It's hard to remember a time before package managers. A time when software arrived on a set of floppy disks in the mail or a compact disc in the back of a catalog. A time when finding software online meant visiting a half-dozen shady websites that may or may not have been responsible for the three thousand search bars installed on your web browser. A time when you had to just trust the integrity of software distributors, because what other choice did you have?
Okay… maybe it's not that hard to remember.
Finding and installing new software used to be such a chore that the concept of real-time patching for consumers was laughable. What company could afford to deliver minor updates to consumers in a timely manner? For that matter, how could they incentivize users to even install those updates? As internet speeds increased, and access became more ubiquitous, many software vendors built out proprietary solutions for delivering software updates to consumers, but each solution was a singular effort, resulting in dozens of programs on one machine all running their own remote update procedures.
It was hardly sustainable.
Enter The Package Manager
And then, in 2008, Apple introduced the iPhone App Store and permanently changed the public expectation of software distribution into what it is today. While not even close to being the first package manager in existence, the simplicity of Apple's App Store was what popularized the concept of package managers for consumers, and ultimately paved the way for other devices and operating systems to distribute software packages in a similar manner. What this shift in expectations resulted in was a merging of resources. Now, instead of every software manufacturer being forced to create their own patching solutions (if they chose to create one at all), software updates and patches are delivered in a consistent, reliable—and most importantly, efficient—manner.
"That's great," you might be thinking, "but what exactly is a package manager?"
At its core, a package manager does exactly what its name implies: it manages packages installed on a particular device. From installations and uninstallations to updates and configurations, package managers are responsible for ensuring that your software is up-to-date and in the state it is supposed to be in. Additionally, package managers also protect consumers by vetting and verifying the integrity and provenance of software packages and their updates, which means no more discs in the mail or semi-trustworthy websites.
Types of Package Managers
While there are quite literally hundreds of package managers in the wild, they can generally be broken down into two categories: native package managers and third-party package managers.
Native Package Managers
Native package managers—you might have heard them called "app stores" before—are so named because they are generally shipped with their host operating system. Because of their close association with the host operating system, the packages within these package managers are intended to have received the highest level of scrutiny, and while there have been widely publicized incidences of native package managers serving up not-so-friendly applications, they are generally the most trusted by consumers.
While the "app store" moniker is one that is most associated with smartphones, thanks to Apple, the terminology is one that has been borrowed in some form or another by nearly every operating system available to consumers today. The iPhone and Mac operating systems have the App Store, Android has the Play Store, Microsoft Windows has the Windows Store, and even Linux distributions have their own solutions like the Ubuntu Snap Store that are powered by their respective command-line package managers.
The "app store" concept has not only simplified the software installation and patching workflows for everyday users, it's actually improved software discovery. With just a little bit of effort, users are more capable than ever of finding high-quality, safe solutions for their daily computing needs. No longer having to rely on word-of-mouth and hours of agonizing research, every-day computer users can find and try new software at the click of a button, which is something that was practically unthinkable two decades ago.

▸ Data
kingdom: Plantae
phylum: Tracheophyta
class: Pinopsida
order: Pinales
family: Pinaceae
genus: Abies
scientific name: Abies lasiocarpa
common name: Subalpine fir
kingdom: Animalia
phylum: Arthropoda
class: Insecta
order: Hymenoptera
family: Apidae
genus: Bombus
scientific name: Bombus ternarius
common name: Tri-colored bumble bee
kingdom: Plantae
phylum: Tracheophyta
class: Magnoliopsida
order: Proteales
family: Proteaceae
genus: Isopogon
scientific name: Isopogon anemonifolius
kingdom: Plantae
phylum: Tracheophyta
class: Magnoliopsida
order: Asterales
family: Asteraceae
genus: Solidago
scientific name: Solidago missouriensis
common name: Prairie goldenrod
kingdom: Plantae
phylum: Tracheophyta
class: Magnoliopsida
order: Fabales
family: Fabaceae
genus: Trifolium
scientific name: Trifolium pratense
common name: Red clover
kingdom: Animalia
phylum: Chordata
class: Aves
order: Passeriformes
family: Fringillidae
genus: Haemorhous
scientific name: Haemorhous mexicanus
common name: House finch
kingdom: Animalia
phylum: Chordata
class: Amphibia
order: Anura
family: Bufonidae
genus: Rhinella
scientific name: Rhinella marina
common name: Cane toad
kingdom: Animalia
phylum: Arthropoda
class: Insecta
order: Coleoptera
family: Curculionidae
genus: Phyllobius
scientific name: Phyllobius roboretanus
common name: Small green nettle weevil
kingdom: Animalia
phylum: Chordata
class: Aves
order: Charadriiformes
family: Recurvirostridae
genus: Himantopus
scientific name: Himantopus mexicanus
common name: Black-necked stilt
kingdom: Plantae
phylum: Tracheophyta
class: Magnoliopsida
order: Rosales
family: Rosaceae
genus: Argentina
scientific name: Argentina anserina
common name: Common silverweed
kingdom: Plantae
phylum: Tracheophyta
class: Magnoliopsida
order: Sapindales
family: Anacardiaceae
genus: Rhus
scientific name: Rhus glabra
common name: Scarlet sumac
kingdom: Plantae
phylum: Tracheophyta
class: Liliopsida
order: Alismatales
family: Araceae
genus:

▸ Exercise objective
Write the next part of the package manager article, picking up after its final paragraph.

▸ Written response
Third-Party Package Managers
If native package managers are built for the every-day user, third-party package managers are built for the power users. Created to ease the management of package that can't be found within native package managers, third-party package managers provide the same functionality but with much larger catalogues. From Homebrew on macOS to Chocolatey on Windows (and yes, even Linux has solutions like Linuxbrew), these package managers—as the name implies—are built by third-parties, and serve up third-party software.
In addition to the types of user-friendly packages that can be found in native package managers, third-party package managers also often include more advanced packages like software development tools, making them particularly popular amongst programmers. It's worth noting that, while the packages that wind up in these third-party package managers do receive some vetting, it's not nearly as stringent as the vetting performed by native package managers, so trust is something that can be more difficult to earn.
Package Delivery, Sign Here Please
Regardless of the type of package manager, their end goal is the same: to deliver and install software and patches to their host. But how exactly do they accomplish that? Generally speaking, packages are delivered in one of two formats: binary and raw. Now, while there is no major benefit to the consumer in using one of these package types over the other, it is often an indication of the type of licensing associated with each package.
Binary packages are pre-compiled binaries that are delivered to their target operating systems, no compilation required. These packages are generally closed source, and can most often be found via the app stores in Windows and macOS (however even third-party package managers like Homebrew and Chocolatey will deliver binary packages when asked).
Raw packages, on the other hand, are delivered "raw," source code and all. These packages are often open source and are compiled directly on the host system, by the host system. While the native package managers on Windows and macOS do not deliver raw packages, nearly every third-party package manager—and even Linux-based native package managers—deal with raw packages most often.
Package Management for Software Developers
While not technically within the scope of this article, it's worth mentioning that package management isn't limited solely to software delivery. Factor II of The Twelve Factor App states that "a twelve-factor app never relies on implicit existence of system-wide packages. It declares all dependencies, completely and exactly, via a dependency declaration manifest." What this statement means is that software developers should manage application dependencies through the use of a packaging system, such as CPAN for Perl, Rubygems for Ruby, or Composer for PHP (to name a few). This allows developers to isolate, install, and patch dependencies that their applications rely on, which in turn ensures a more stable, secure product.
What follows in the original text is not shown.